Their job is to buy up bonds using government cash - taking a tidy cut for themselves for every bond purchased. At the last count the government had pumped in £275bn. Spencer has been quoted as saying "the crisis is good for business."

Meanwhile the last remains of George Walker's empire are quietly crumbling into decay. Brighton Marina hasn't quite lived up to Walker's claim that it would be "the Venice of England". And here is the Trocadero today:


It is all rather shabby. Segaworld is long gone and Funland is all boarded up.


But fragments and memories of that empire still surface in the oddest places.
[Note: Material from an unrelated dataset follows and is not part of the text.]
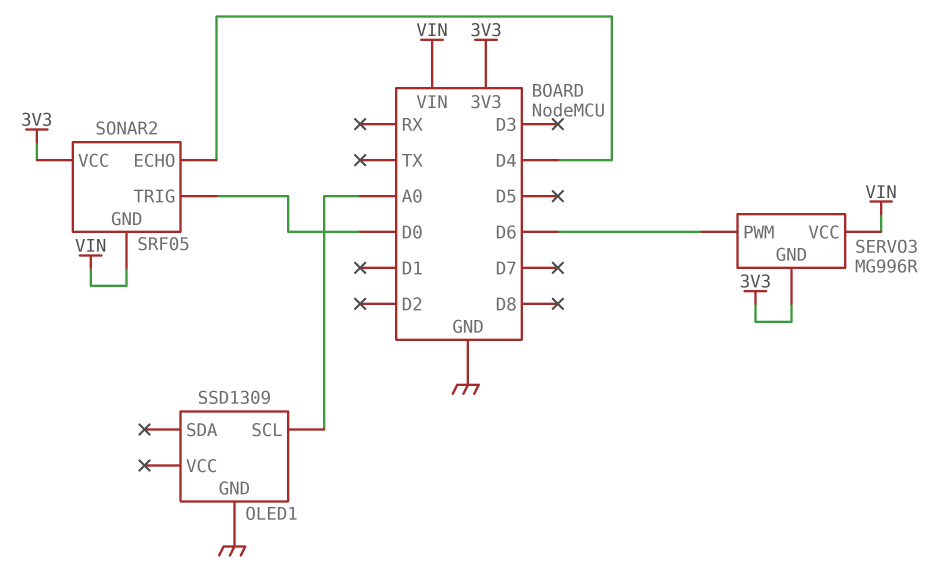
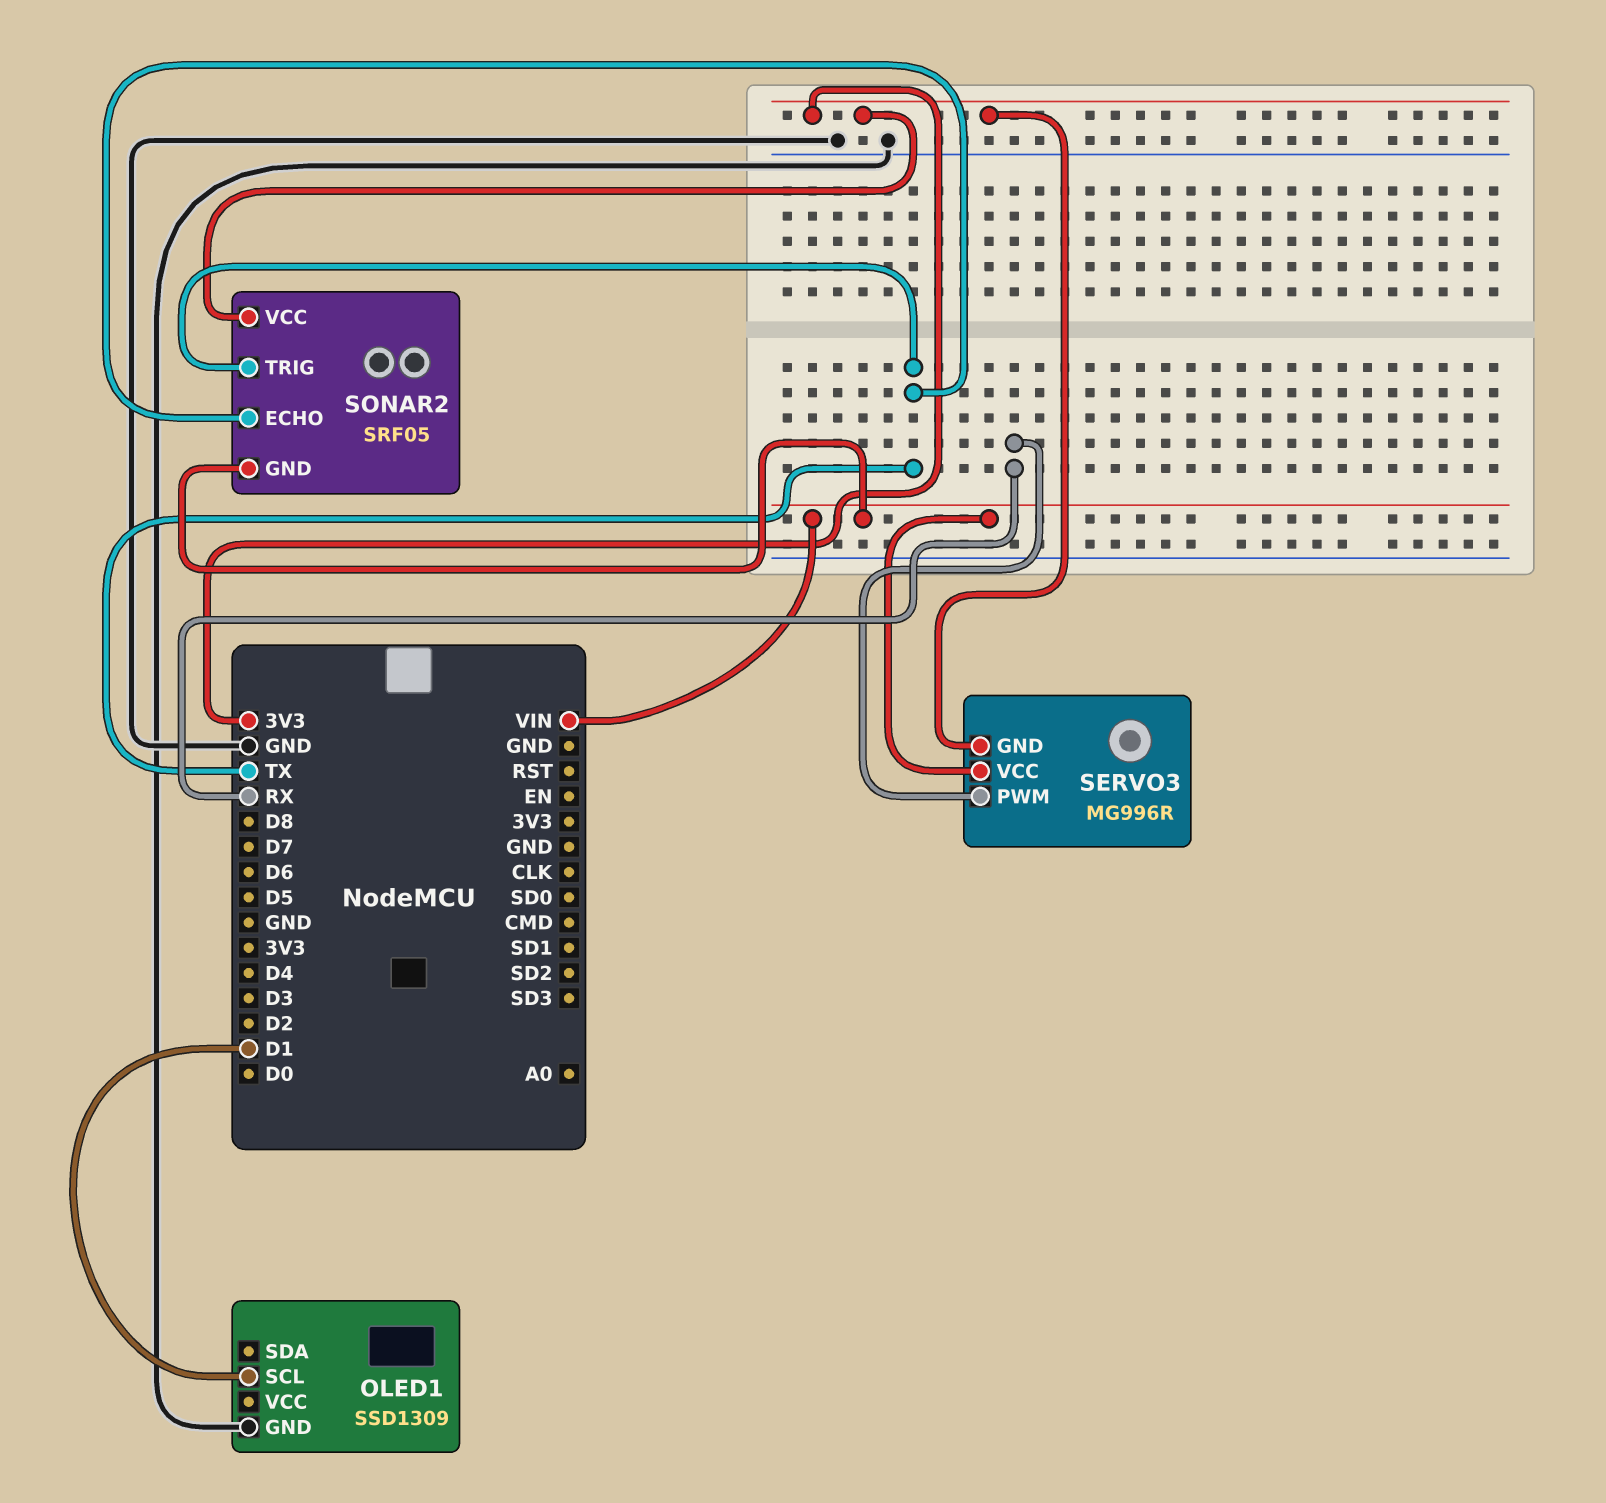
OLED1 pin SCL: A0 -> D1
SERVO3 pin PWM: D6 -> RX
SONAR2 pin ECHO: D4 -> TX
SONAR2 pin TRIG: D0 -> TX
One of the famous contestants in Big Brother 2009 was a character called Freddie Fisher who changed his name to Halfwit - along with Sophie who changed her name to Dogface. In real life he was Frederick Fisher IV, son of Frederick Fisher III who was the star prosecution witness who revealed how Brent Walker had faked profits throughout the 1980s - and finally destroyed George Walker's empire.

Freddie the IV survived for 72 days in Big Brother and fell in love with another housemate Bea who then rejected him. And all this happened in a fake house built inside the old water tank at Elstree studios - the studios that were once owned by George Walker.


And the mutant prawn boxing movie, Crust, was finally shown - in Japan. It was a cult success and has subsequently spawned a whole new genre of films in Japan called "sea-life sport movies". The two most famous are "Calamari Wrestler" and "Crab Goal Keeper".


And here is a link to the moment the Calamari makes his dramatic entrance.


If only Guy Hands had not just invested in Crust as a tax dodge - but made sure it got released. Then he might really have given something back to society, albeit a boxing prawn.